### TASK INSTRUCTIONS:
From the entries below, return only the lines starting at the one that contains "M223 654 234 668 210 684 202 669Z" and ending at the one that contains "M305 919 317 935 296 949 285 933Z", exactly as they stand.

### MATERIAL SUPPLIED:
■ ■ ■ ■
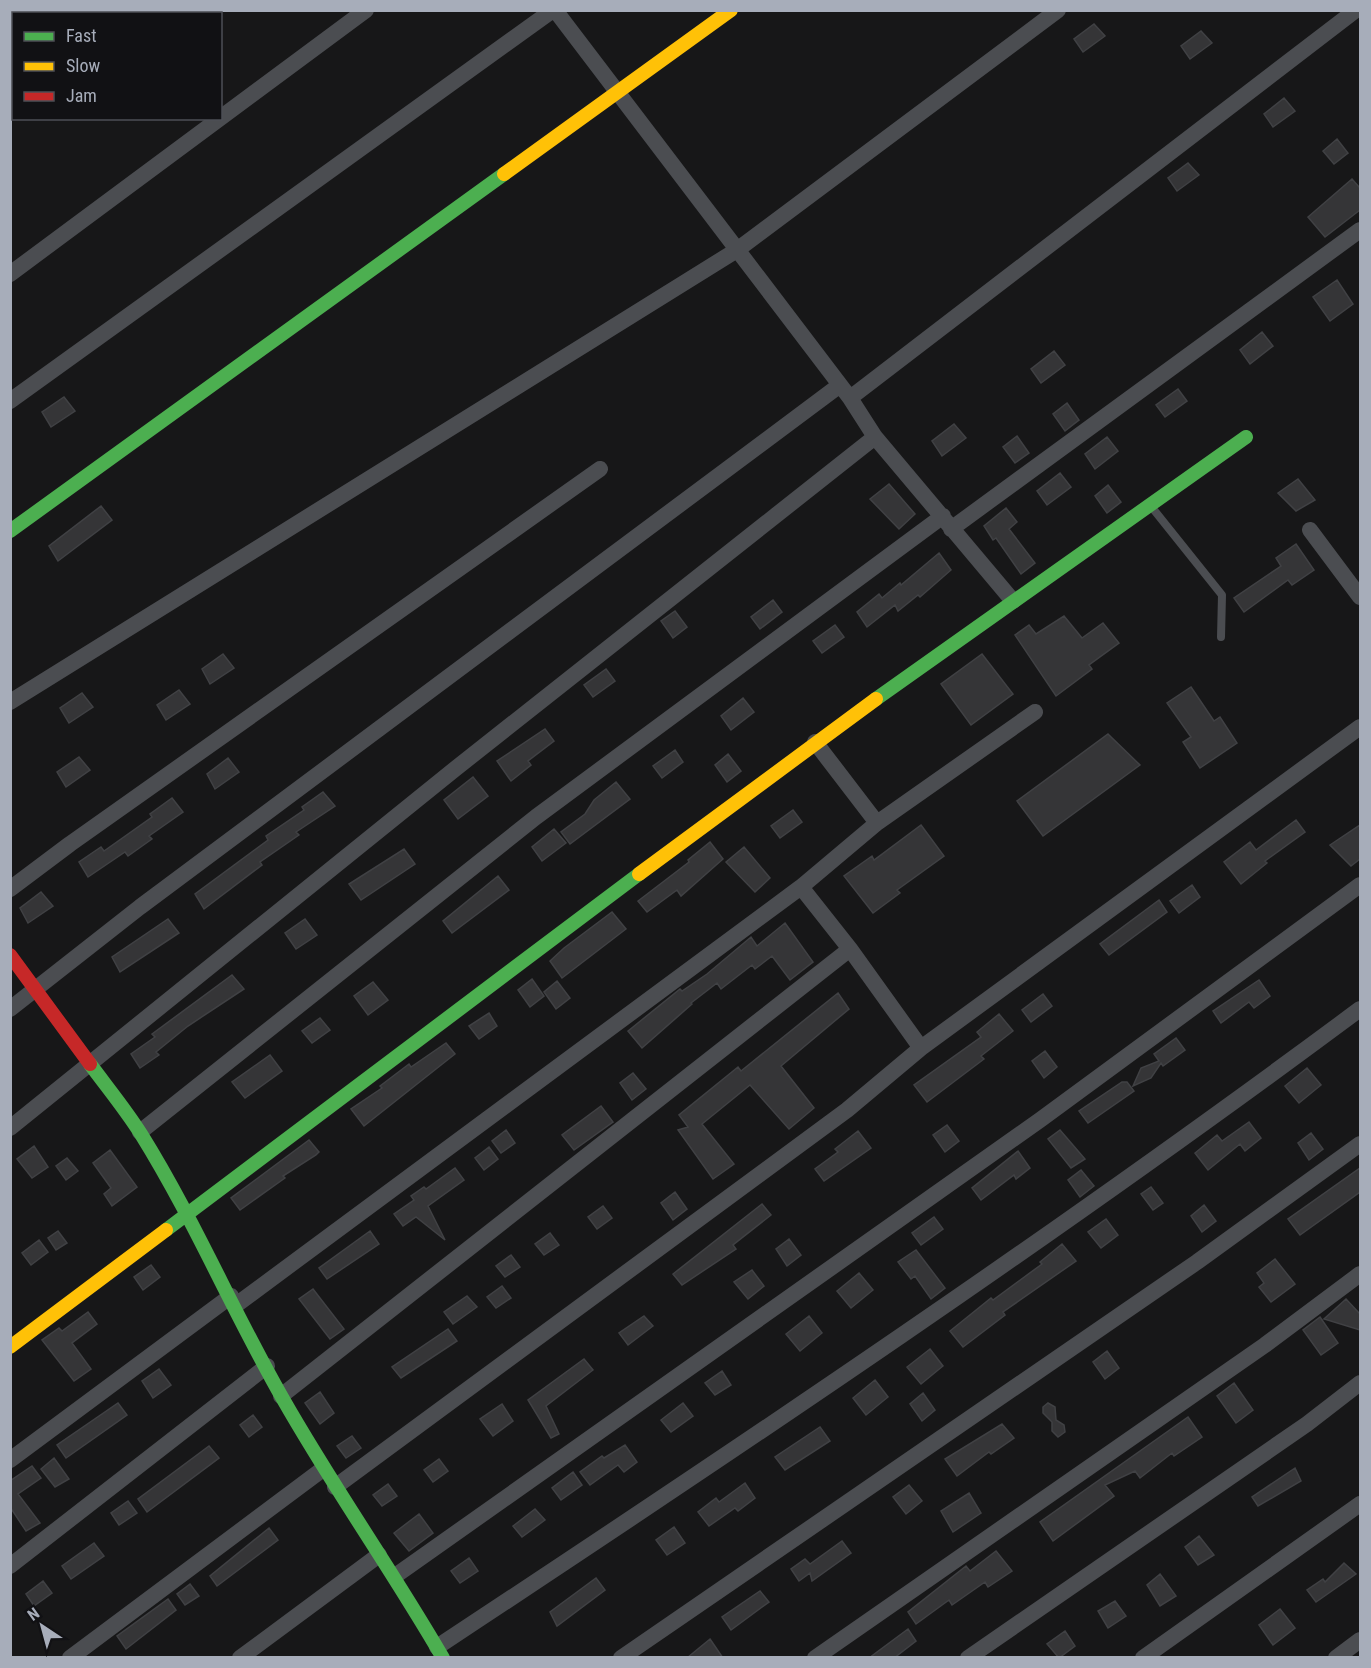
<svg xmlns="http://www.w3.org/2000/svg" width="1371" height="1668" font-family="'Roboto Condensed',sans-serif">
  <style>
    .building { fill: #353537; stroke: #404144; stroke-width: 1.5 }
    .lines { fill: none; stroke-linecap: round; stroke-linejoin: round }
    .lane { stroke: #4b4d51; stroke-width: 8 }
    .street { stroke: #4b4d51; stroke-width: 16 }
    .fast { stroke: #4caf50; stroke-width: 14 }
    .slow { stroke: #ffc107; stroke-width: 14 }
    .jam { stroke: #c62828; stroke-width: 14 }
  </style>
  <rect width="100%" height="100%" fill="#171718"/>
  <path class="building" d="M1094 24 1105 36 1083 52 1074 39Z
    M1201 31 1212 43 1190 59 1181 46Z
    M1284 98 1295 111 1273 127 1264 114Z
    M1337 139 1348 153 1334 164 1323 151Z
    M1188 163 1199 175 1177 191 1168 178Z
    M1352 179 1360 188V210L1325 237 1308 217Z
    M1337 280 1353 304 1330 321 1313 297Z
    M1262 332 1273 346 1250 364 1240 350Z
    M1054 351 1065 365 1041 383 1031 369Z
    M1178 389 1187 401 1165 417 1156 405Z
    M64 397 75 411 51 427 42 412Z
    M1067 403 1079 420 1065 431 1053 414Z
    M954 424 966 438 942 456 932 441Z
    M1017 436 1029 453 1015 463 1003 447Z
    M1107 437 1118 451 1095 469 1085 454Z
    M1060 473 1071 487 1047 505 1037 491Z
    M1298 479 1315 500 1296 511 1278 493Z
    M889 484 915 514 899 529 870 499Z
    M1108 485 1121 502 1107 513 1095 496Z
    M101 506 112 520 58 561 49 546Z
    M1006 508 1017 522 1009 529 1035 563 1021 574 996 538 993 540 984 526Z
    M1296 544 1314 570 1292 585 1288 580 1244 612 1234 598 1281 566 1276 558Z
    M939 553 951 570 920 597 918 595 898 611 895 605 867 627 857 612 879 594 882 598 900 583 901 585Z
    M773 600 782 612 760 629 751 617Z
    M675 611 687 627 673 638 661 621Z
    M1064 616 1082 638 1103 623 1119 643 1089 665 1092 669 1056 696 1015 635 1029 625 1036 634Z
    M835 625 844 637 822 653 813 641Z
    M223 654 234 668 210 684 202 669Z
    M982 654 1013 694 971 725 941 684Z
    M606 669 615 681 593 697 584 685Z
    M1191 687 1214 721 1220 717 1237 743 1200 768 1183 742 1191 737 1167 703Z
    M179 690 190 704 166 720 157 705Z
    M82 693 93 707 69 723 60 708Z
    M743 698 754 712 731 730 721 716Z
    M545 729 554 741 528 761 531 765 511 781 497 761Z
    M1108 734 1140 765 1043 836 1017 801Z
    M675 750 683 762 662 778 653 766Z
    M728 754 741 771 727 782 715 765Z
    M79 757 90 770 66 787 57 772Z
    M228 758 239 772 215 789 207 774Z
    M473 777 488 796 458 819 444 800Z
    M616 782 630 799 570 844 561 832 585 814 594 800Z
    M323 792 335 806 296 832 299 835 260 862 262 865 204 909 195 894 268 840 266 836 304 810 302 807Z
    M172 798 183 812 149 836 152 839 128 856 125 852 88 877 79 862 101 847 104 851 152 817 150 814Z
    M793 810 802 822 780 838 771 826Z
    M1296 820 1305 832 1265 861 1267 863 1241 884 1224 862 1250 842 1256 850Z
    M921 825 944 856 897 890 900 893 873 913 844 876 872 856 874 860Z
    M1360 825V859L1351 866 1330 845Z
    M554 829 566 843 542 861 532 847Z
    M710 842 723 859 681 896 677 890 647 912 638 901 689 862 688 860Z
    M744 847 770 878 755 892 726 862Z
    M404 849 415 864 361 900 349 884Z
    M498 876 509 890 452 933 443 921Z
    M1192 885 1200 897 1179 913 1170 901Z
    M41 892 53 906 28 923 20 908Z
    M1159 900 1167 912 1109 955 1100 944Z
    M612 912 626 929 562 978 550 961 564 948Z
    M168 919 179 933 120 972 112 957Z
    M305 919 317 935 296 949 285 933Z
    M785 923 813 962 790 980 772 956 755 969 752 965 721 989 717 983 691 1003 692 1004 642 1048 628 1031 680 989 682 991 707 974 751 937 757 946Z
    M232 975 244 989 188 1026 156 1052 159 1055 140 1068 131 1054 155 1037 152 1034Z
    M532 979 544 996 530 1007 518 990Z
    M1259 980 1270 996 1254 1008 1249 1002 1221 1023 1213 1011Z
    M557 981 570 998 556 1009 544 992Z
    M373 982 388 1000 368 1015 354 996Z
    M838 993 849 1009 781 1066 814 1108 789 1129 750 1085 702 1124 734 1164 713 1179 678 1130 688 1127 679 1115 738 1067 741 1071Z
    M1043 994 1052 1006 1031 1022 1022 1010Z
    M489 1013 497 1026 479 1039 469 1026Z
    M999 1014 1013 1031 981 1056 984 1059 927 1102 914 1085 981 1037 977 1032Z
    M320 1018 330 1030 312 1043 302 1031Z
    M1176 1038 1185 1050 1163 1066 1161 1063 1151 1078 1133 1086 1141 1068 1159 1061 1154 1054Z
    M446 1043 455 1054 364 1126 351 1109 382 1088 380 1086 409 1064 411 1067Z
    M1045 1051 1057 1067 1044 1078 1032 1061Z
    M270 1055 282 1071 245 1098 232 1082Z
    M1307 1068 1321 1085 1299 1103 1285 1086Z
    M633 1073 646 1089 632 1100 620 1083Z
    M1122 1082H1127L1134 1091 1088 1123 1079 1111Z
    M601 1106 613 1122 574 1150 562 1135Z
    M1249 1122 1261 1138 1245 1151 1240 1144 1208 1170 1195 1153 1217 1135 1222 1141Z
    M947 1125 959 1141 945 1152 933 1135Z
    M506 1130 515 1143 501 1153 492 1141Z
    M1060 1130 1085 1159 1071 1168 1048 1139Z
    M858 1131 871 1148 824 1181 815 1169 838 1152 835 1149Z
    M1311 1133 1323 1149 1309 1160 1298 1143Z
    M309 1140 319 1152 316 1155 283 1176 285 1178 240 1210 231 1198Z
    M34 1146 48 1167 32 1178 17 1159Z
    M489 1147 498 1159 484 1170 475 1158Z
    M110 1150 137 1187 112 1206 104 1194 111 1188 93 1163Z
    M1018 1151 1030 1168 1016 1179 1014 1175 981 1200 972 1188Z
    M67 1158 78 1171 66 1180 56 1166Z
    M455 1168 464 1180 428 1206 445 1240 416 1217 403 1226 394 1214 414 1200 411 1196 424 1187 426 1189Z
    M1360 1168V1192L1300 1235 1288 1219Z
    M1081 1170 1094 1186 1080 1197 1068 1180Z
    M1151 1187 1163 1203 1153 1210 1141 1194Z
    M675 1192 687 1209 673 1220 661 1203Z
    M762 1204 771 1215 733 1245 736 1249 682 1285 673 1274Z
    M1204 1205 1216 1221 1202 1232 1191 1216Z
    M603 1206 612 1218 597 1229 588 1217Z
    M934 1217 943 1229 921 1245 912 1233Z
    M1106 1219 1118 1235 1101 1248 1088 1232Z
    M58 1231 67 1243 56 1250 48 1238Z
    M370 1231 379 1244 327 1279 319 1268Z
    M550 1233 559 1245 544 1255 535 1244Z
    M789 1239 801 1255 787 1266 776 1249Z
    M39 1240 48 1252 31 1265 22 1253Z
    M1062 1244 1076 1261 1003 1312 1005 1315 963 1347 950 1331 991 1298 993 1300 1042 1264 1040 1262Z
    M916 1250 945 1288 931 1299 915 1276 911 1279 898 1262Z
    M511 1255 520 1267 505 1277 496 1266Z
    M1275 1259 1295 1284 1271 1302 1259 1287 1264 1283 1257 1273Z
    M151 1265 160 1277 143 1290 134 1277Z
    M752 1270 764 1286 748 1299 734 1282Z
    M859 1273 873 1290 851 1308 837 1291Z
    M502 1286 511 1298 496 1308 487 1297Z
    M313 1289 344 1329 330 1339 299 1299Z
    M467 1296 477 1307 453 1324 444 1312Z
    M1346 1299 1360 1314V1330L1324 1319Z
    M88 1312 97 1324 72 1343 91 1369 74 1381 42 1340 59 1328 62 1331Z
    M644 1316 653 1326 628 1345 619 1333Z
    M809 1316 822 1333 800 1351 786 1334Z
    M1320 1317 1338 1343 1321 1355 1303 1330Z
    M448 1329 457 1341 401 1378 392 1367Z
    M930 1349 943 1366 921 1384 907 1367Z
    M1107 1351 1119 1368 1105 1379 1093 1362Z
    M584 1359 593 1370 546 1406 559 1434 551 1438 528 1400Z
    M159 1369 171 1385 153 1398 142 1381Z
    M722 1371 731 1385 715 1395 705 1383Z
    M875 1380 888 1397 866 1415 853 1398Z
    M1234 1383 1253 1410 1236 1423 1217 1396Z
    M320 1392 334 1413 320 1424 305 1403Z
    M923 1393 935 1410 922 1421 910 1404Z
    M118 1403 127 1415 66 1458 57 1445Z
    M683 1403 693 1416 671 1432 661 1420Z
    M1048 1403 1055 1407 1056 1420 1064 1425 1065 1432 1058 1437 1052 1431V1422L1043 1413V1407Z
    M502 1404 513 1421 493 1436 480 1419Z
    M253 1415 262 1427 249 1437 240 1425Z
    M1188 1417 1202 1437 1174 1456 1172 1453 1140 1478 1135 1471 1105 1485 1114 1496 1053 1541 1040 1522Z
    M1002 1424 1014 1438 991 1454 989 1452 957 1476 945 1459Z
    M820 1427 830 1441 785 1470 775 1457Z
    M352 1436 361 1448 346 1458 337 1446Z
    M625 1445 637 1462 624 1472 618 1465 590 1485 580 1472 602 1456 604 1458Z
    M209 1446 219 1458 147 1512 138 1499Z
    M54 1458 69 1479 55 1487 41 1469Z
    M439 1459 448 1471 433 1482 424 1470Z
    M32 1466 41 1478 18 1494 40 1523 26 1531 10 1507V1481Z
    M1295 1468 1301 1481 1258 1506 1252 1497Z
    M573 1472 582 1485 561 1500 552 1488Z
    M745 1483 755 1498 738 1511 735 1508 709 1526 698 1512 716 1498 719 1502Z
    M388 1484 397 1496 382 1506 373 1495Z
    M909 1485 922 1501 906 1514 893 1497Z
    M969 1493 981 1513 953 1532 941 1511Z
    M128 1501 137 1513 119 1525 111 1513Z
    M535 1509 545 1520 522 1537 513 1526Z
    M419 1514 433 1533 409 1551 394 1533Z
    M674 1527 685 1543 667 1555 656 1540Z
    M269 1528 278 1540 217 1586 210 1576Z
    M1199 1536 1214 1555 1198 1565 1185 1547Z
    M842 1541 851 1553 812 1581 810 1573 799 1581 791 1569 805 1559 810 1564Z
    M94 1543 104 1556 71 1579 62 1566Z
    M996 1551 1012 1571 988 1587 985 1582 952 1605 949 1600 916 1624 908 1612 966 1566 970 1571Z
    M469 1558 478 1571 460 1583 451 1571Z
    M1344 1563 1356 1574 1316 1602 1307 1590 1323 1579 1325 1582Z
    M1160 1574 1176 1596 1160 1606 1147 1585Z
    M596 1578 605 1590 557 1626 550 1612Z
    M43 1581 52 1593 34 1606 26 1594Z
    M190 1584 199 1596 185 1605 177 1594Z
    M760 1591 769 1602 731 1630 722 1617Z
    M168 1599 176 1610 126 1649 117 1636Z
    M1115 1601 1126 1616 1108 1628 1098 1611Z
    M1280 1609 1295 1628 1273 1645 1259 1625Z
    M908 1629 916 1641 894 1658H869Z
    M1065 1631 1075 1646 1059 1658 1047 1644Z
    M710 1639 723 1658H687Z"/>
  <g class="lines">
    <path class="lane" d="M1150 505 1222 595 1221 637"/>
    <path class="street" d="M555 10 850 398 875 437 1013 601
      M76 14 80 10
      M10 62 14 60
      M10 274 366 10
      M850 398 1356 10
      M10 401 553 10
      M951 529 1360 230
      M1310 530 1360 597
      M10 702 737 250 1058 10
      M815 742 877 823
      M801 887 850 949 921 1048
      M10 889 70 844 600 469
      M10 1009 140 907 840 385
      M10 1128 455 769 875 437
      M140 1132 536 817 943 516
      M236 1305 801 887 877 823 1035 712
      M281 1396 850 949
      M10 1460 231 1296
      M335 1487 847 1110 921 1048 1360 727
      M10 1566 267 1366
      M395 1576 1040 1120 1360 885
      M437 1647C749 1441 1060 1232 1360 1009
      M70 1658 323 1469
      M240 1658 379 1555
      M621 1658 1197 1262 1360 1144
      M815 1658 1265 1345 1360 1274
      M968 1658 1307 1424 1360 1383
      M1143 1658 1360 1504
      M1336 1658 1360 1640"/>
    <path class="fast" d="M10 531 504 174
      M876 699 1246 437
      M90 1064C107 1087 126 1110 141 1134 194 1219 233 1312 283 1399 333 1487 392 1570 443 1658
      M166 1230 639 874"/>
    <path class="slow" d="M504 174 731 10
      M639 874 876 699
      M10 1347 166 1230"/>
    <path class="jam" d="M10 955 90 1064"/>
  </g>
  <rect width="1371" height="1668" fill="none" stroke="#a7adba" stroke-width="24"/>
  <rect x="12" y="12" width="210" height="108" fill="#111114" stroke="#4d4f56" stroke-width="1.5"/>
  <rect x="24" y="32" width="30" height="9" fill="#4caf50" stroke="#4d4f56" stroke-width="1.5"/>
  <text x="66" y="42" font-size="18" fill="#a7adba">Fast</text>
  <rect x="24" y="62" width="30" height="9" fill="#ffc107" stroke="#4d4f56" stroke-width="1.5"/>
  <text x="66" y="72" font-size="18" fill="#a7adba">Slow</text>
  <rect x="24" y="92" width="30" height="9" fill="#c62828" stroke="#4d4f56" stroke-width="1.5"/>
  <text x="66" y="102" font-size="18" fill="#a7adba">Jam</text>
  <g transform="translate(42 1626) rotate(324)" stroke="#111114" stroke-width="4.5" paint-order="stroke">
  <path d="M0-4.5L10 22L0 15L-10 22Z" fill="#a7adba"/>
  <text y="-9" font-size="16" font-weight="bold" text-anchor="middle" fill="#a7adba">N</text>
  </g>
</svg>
■ ■ ■ ■
### YOUR RESPONSE:
    M223 654 234 668 210 684 202 669Z
    M982 654 1013 694 971 725 941 684Z
    M606 669 615 681 593 697 584 685Z
    M1191 687 1214 721 1220 717 1237 743 1200 768 1183 742 1191 737 1167 703Z
    M179 690 190 704 166 720 157 705Z
    M82 693 93 707 69 723 60 708Z
    M743 698 754 712 731 730 721 716Z
    M545 729 554 741 528 761 531 765 511 781 497 761Z
    M1108 734 1140 765 1043 836 1017 801Z
    M675 750 683 762 662 778 653 766Z
    M728 754 741 771 727 782 715 765Z
    M79 757 90 770 66 787 57 772Z
    M228 758 239 772 215 789 207 774Z
    M473 777 488 796 458 819 444 800Z
    M616 782 630 799 570 844 561 832 585 814 594 800Z
    M323 792 335 806 296 832 299 835 260 862 262 865 204 909 195 894 268 840 266 836 304 810 302 807Z
    M172 798 183 812 149 836 152 839 128 856 125 852 88 877 79 862 101 847 104 851 152 817 150 814Z
    M793 810 802 822 780 838 771 826Z
    M1296 820 1305 832 1265 861 1267 863 1241 884 1224 862 1250 842 1256 850Z
    M921 825 944 856 897 890 900 893 873 913 844 876 872 856 874 860Z
    M1360 825V859L1351 866 1330 845Z
    M554 829 566 843 542 861 532 847Z
    M710 842 723 859 681 896 677 890 647 912 638 901 689 862 688 860Z
    M744 847 770 878 755 892 726 862Z
    M404 849 415 864 361 900 349 884Z
    M498 876 509 890 452 933 443 921Z
    M1192 885 1200 897 1179 913 1170 901Z
    M41 892 53 906 28 923 20 908Z
    M1159 900 1167 912 1109 955 1100 944Z
    M612 912 626 929 562 978 550 961 564 948Z
    M168 919 179 933 120 972 112 957Z
    M305 919 317 935 296 949 285 933Z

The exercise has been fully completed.